---- DATA SHOWN

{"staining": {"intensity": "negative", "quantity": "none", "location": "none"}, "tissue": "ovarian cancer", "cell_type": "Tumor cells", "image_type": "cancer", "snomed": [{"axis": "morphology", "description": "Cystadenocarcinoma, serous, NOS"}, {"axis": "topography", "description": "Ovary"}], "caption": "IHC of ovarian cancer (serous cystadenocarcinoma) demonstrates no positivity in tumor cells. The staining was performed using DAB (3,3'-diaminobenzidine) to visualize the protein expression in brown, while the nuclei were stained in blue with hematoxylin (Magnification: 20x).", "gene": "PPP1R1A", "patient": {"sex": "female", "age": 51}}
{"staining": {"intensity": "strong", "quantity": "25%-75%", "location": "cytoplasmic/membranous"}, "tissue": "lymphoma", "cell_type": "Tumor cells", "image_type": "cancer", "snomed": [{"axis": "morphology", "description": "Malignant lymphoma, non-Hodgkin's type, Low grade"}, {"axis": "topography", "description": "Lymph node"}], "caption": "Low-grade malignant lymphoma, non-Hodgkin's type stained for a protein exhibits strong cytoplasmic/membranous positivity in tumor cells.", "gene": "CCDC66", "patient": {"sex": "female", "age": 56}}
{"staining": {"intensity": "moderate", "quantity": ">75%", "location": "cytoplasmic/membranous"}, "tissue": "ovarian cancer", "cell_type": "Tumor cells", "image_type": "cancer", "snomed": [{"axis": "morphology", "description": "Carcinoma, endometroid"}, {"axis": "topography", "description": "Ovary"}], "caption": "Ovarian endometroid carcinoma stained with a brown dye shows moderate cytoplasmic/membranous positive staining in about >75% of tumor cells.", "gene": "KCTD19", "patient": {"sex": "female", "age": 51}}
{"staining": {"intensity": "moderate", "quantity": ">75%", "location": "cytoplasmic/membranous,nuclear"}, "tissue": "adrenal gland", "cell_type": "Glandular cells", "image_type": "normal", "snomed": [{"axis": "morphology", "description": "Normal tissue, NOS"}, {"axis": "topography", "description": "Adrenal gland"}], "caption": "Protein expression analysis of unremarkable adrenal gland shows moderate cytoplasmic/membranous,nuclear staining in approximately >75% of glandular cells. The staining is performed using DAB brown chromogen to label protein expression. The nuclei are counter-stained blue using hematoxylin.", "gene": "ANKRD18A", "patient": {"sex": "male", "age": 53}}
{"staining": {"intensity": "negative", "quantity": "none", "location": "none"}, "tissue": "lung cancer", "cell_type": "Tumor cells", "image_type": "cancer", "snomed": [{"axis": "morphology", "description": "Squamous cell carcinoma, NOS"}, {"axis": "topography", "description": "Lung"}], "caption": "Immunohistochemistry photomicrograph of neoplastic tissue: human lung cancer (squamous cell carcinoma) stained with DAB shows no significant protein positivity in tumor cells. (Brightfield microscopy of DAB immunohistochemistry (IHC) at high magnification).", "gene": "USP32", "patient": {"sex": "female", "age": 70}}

--------

PROBLEM TO WORK ON
Print exactly the lines of the listing above starting at the line containing "non-Hodgkin's type, Low" and ending at the line containing "endometroid carcinoma stained", both included.

WRITTEN RESPONSE
{"staining": {"intensity": "strong", "quantity": "25%-75%", "location": "cytoplasmic/membranous"}, "tissue": "lymphoma", "cell_type": "Tumor cells", "image_type": "cancer", "snomed": [{"axis": "morphology", "description": "Malignant lymphoma, non-Hodgkin's type, Low grade"}, {"axis": "topography", "description": "Lymph node"}], "caption": "Low-grade malignant lymphoma, non-Hodgkin's type stained for a protein exhibits strong cytoplasmic/membranous positivity in tumor cells.", "gene": "CCDC66", "patient": {"sex": "female", "age": 56}}
{"staining": {"intensity": "moderate", "quantity": ">75%", "location": "cytoplasmic/membranous"}, "tissue": "ovarian cancer", "cell_type": "Tumor cells", "image_type": "cancer", "snomed": [{"axis": "morphology", "description": "Carcinoma, endometroid"}, {"axis": "topography", "description": "Ovary"}], "caption": "Ovarian endometroid carcinoma stained with a brown dye shows moderate cytoplasmic/membranous positive staining in about >75% of tumor cells.", "gene": "KCTD19", "patient": {"sex": "female", "age": 51}}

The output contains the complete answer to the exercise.